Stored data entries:
::::::::::
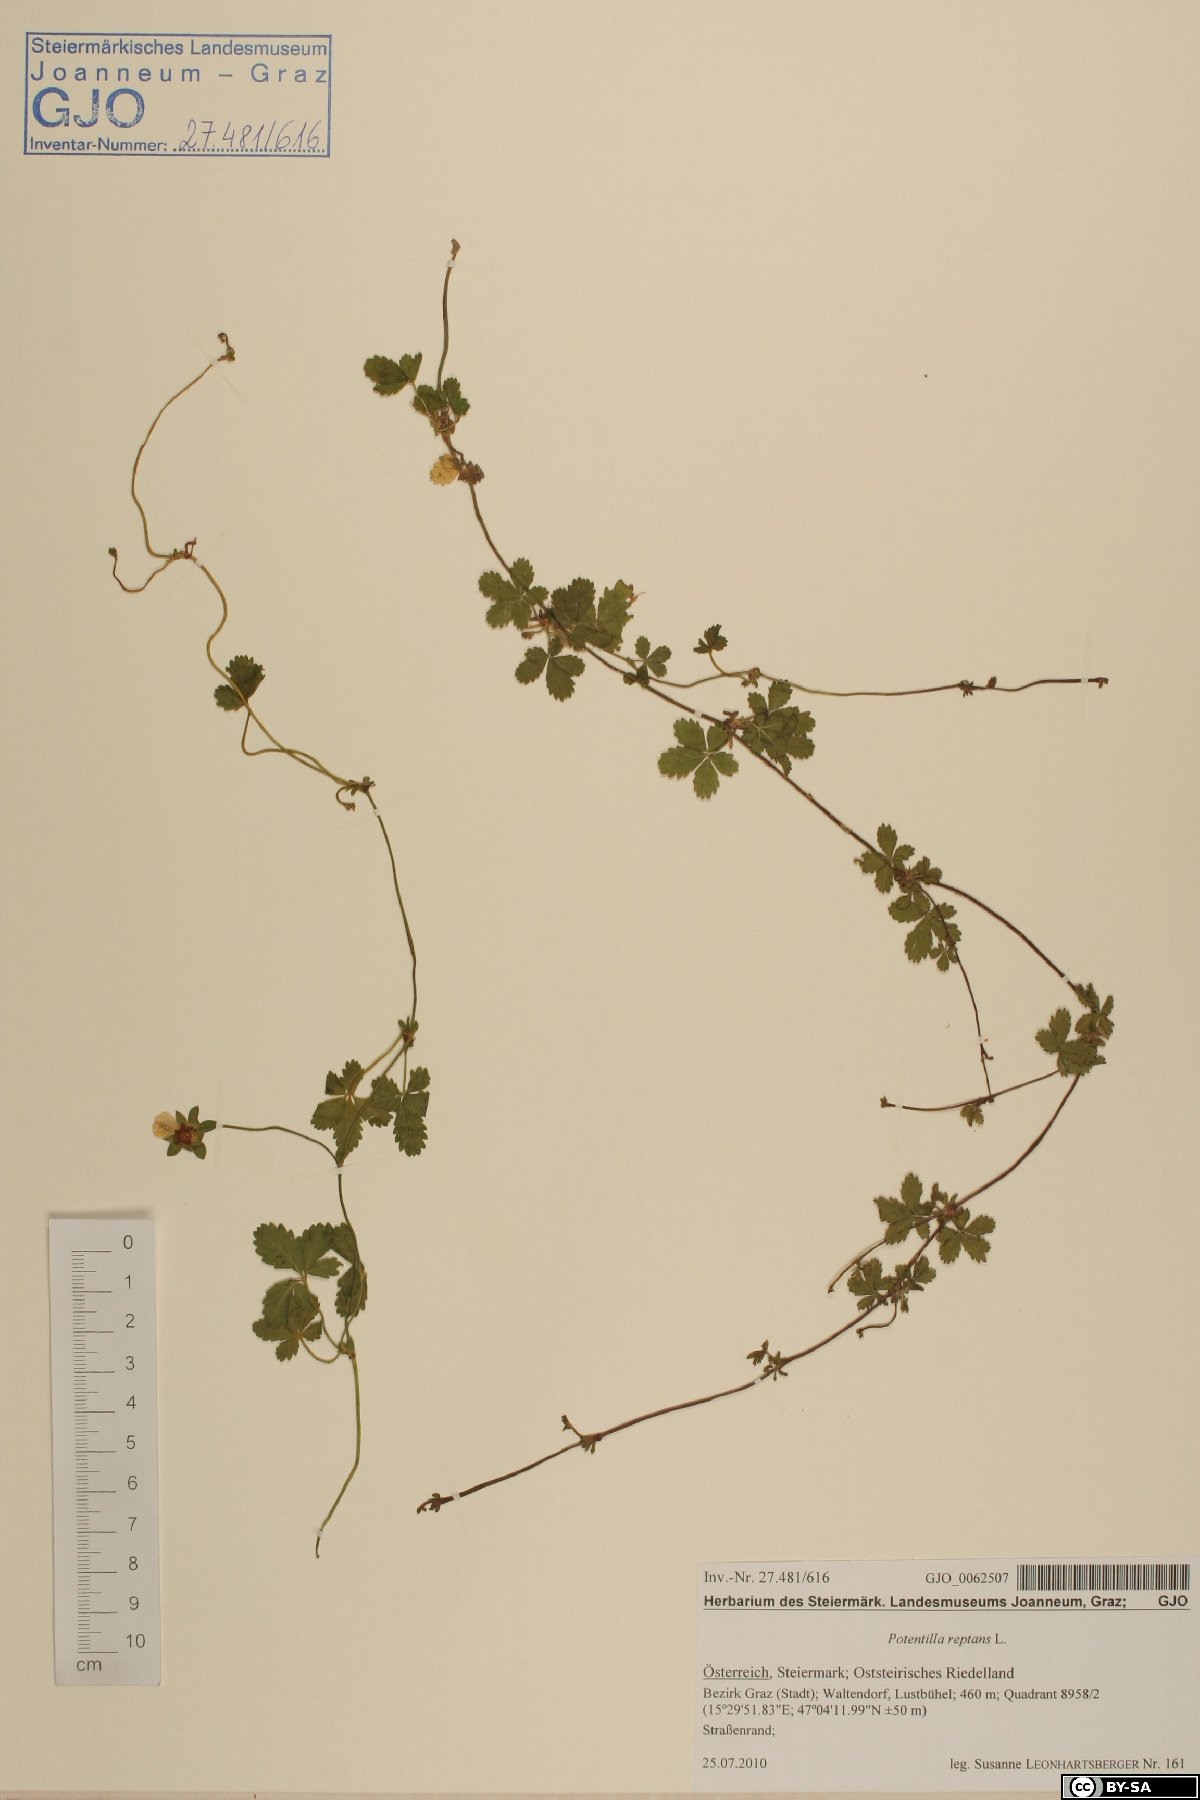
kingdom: Plantae
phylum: Tracheophyta
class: Magnoliopsida
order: Rosales
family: Rosaceae
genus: Potentilla
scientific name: Potentilla reptans
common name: Creeping cinquefoil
::::::::::
What you need to do
Change these lines by replacing "common name" with "vernacular name" and leaving everything else unchanged. Leave the pictures out of your answer.

Full answer
kingdom: Plantae
phylum: Tracheophyta
class: Magnoliopsida
order: Rosales
family: Rosaceae
genus: Potentilla
scientific name: Potentilla reptans
vernacular name: Creeping cinquefoil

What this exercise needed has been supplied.